What to produce:
What lines of the data include the string "root"? Copy them all.

Task material:

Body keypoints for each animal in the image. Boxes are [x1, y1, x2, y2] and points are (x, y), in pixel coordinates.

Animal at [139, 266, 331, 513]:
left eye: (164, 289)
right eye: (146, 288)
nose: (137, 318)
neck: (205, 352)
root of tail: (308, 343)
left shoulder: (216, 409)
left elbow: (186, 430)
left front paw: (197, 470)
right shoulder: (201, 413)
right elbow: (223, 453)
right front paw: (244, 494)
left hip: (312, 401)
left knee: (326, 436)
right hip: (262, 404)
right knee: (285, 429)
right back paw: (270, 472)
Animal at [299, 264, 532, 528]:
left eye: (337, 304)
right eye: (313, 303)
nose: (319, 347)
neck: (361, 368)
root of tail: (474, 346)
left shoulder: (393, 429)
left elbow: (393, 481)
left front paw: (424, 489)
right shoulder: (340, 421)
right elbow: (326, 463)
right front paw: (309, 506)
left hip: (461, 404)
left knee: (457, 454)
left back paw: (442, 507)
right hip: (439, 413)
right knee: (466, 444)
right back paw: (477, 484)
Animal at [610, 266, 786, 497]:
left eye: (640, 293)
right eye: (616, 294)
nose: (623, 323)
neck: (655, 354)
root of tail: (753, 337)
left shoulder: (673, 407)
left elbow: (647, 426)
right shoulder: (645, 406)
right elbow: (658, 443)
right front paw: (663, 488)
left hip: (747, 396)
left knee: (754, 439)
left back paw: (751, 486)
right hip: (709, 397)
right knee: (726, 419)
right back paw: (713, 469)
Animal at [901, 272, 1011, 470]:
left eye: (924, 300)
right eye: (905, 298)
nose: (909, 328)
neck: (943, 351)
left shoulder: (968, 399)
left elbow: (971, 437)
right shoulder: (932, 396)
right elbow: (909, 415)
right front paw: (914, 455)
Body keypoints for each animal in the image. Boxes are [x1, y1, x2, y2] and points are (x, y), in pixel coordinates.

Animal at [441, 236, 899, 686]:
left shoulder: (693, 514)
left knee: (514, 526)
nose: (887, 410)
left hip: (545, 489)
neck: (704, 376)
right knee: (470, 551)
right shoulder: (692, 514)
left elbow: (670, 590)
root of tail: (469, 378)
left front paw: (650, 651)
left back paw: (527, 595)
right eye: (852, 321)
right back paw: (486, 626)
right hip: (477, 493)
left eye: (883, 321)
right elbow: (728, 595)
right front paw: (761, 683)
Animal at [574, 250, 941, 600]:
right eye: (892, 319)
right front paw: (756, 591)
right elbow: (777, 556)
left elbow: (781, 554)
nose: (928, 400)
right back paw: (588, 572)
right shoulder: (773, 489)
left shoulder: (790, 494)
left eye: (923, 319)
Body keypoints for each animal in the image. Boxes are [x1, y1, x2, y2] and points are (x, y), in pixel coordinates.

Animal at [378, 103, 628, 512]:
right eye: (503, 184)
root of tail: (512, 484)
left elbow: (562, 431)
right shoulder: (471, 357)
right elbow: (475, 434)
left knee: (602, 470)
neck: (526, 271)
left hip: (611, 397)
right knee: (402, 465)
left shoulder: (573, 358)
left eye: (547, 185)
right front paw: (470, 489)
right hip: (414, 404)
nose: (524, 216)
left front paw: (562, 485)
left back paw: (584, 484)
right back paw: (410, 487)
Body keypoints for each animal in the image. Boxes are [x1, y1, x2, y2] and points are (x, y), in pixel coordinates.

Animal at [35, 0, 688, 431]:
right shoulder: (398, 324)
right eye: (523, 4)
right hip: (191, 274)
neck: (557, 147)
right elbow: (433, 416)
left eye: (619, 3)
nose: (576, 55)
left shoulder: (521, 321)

Response to the task:
root of tail: (308, 343)
root of tail: (474, 346)
root of tail: (753, 337)
root of tail: (469, 378)
root of tail: (512, 484)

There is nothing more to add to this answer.